> [ASSIGNMENT]:
Could you copy every line of the data that contains "очей"?

> [MATERIAL FOR THE TASK]:

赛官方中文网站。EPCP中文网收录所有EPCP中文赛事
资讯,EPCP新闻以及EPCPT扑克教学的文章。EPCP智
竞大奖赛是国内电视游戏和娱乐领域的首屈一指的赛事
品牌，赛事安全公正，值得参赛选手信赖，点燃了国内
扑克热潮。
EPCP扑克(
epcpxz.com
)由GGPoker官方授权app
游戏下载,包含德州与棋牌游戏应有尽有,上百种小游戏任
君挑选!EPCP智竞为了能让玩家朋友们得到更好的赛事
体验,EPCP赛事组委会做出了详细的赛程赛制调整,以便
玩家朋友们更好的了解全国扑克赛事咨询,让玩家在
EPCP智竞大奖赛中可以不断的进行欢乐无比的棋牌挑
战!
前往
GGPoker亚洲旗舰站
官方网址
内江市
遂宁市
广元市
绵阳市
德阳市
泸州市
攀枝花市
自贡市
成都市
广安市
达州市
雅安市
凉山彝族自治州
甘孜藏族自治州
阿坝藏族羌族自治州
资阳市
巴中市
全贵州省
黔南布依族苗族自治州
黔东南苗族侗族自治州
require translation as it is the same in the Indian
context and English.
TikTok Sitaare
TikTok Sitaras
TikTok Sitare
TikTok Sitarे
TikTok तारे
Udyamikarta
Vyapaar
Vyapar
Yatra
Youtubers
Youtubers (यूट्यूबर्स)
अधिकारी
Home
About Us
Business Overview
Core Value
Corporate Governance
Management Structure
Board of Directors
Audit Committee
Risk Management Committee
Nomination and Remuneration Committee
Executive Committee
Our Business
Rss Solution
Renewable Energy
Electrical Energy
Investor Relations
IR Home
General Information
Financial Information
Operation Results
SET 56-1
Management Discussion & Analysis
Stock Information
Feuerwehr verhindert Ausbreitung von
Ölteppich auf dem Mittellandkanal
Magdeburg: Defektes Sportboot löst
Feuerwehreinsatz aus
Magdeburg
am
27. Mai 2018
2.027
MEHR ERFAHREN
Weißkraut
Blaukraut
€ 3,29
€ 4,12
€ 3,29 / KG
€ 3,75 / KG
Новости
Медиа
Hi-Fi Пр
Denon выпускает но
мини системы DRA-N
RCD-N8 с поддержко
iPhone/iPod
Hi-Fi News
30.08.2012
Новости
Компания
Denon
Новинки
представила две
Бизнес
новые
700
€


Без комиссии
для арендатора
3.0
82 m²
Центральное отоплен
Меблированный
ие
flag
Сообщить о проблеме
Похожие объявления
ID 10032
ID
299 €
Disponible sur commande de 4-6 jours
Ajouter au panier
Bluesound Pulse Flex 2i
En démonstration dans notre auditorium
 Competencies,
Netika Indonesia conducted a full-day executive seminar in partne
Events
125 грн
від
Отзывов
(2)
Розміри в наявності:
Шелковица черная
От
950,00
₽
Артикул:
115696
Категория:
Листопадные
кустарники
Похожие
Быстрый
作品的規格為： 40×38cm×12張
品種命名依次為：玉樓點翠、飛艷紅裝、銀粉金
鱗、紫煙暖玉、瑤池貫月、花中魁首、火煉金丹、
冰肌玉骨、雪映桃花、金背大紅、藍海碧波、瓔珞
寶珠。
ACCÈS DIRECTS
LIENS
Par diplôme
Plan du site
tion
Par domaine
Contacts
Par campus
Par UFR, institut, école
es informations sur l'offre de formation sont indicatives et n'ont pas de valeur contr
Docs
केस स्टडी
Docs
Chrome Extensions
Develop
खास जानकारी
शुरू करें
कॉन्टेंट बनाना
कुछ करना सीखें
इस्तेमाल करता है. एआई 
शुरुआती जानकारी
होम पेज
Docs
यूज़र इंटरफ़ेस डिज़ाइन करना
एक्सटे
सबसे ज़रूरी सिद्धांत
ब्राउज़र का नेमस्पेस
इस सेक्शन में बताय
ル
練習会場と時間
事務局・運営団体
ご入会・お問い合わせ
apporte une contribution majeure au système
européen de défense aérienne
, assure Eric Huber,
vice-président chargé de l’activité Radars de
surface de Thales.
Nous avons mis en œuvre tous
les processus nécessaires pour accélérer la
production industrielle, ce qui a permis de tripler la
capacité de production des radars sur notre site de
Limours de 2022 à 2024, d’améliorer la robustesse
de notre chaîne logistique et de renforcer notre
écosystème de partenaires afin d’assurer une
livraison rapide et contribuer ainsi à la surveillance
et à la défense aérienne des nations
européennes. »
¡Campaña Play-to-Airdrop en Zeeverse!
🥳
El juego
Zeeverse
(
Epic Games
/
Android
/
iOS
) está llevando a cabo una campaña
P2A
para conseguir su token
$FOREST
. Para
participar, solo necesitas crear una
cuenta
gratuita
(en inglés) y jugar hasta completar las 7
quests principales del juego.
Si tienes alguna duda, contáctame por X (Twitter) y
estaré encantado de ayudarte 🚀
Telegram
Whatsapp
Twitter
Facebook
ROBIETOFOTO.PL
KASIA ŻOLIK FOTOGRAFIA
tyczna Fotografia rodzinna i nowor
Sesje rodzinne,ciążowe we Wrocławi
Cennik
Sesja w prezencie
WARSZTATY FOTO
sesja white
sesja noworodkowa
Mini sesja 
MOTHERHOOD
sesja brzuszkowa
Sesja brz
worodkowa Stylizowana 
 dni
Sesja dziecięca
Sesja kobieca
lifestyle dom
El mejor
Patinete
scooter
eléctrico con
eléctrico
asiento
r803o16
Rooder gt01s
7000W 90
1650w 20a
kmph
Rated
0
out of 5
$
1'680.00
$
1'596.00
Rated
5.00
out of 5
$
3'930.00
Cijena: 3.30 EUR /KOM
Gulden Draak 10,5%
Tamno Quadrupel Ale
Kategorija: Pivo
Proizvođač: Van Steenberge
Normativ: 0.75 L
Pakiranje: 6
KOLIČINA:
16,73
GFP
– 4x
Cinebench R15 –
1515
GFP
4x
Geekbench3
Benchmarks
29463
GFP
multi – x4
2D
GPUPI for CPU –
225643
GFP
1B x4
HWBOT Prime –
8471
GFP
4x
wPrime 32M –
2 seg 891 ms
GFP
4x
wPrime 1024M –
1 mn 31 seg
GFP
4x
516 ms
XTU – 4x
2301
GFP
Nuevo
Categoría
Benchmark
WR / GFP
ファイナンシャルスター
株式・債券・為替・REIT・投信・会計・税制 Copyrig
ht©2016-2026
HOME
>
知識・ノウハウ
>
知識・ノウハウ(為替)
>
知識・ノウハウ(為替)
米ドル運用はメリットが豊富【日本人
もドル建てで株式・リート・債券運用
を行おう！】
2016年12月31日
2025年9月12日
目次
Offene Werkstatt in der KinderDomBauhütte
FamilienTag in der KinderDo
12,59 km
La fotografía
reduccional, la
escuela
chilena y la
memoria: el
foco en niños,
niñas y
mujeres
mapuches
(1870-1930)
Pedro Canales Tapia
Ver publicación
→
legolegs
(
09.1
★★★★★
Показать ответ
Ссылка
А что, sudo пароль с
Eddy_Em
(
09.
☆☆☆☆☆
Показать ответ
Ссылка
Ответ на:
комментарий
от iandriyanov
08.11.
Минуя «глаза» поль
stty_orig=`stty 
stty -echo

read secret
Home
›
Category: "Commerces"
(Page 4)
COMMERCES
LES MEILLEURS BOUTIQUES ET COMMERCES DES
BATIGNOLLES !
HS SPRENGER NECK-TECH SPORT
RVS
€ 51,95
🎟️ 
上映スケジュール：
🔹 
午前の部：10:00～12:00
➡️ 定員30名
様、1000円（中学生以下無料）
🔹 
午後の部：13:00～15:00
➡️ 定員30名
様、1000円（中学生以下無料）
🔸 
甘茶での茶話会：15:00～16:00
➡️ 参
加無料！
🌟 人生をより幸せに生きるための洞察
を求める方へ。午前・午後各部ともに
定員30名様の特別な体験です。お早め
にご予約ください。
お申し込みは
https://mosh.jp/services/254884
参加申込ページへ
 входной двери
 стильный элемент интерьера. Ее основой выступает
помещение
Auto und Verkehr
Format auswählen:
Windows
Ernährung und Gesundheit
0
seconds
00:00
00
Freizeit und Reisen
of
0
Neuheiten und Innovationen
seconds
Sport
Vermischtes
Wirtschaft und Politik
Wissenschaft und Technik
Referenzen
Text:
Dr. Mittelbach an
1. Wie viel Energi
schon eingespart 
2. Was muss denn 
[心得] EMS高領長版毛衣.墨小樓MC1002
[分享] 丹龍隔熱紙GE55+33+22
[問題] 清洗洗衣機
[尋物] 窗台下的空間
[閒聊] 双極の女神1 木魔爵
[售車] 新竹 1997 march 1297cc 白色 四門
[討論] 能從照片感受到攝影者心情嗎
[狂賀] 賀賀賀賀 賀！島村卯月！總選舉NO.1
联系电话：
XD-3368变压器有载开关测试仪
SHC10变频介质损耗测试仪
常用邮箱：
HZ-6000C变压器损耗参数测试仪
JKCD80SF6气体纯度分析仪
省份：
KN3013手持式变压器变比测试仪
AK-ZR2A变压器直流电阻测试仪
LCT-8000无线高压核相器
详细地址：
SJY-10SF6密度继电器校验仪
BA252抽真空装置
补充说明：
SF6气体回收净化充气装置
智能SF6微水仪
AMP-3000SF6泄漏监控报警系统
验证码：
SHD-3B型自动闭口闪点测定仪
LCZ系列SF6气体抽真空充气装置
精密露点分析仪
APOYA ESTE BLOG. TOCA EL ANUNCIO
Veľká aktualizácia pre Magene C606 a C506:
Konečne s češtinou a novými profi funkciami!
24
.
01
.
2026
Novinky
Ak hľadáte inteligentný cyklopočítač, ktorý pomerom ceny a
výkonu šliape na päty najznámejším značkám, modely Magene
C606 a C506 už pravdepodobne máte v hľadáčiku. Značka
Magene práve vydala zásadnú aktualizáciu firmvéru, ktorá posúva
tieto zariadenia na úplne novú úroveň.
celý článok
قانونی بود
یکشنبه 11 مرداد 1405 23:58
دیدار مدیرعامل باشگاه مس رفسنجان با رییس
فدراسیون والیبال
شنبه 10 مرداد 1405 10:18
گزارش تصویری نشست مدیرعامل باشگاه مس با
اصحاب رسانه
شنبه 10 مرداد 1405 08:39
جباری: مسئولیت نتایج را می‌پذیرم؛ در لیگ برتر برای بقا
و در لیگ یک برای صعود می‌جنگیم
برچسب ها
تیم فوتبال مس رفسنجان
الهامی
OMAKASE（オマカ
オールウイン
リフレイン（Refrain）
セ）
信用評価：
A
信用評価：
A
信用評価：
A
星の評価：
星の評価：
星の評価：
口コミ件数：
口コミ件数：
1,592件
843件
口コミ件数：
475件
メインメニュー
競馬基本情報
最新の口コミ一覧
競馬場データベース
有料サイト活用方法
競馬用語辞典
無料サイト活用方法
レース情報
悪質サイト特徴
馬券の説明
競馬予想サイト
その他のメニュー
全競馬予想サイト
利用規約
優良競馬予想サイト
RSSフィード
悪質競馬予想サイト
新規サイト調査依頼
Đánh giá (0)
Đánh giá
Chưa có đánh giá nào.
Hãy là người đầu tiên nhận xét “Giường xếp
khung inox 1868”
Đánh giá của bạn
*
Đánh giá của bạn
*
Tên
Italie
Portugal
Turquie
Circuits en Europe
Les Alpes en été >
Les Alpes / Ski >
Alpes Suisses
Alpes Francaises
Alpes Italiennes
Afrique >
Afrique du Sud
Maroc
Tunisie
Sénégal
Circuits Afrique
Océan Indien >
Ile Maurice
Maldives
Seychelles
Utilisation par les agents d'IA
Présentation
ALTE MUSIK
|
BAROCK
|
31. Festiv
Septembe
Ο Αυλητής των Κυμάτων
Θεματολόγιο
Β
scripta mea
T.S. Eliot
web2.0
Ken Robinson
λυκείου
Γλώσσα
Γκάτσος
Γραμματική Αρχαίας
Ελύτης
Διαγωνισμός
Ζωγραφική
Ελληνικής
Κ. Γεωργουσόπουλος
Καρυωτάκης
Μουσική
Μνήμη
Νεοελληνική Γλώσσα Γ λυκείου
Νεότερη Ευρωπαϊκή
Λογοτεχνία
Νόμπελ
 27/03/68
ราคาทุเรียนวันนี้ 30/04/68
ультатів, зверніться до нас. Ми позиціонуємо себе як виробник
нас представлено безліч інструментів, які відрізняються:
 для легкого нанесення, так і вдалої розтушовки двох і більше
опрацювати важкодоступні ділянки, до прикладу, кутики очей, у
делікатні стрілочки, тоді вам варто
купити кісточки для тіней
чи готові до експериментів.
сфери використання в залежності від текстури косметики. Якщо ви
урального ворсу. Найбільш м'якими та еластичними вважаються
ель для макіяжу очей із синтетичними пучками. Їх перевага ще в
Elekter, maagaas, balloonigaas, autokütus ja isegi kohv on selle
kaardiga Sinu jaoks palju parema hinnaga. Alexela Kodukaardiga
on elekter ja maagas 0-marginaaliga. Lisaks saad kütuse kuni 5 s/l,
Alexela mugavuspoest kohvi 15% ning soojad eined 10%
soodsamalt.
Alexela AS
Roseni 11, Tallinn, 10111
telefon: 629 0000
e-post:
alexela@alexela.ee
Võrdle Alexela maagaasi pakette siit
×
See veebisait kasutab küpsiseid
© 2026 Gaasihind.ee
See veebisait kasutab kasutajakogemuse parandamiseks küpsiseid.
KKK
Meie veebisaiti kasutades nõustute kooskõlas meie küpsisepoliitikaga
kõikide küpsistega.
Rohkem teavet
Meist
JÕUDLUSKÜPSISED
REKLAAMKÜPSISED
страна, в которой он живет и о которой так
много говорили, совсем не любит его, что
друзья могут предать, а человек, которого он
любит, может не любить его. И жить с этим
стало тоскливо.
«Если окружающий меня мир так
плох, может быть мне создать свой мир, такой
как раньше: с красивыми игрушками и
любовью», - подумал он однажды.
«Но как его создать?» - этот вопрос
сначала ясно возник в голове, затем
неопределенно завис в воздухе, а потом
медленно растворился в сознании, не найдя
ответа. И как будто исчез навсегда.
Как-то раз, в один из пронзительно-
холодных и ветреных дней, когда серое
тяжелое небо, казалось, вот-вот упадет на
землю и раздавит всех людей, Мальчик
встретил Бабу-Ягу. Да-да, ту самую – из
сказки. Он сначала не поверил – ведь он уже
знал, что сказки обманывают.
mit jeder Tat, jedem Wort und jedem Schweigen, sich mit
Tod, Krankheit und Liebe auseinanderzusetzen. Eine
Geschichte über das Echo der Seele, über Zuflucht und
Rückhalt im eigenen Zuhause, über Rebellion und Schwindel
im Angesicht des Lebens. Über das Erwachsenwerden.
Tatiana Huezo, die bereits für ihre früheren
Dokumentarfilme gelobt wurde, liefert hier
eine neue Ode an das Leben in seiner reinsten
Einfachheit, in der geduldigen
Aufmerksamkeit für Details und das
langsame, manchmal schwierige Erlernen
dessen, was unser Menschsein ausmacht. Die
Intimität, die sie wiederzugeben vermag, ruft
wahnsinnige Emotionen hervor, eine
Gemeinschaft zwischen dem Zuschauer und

> [ANSWER FOR THE TASK]:
опрацювати важкодоступні ділянки, до прикладу, кутики очей, у
ель для макіяжу очей із синтетичними пучками. Їх перевага ще в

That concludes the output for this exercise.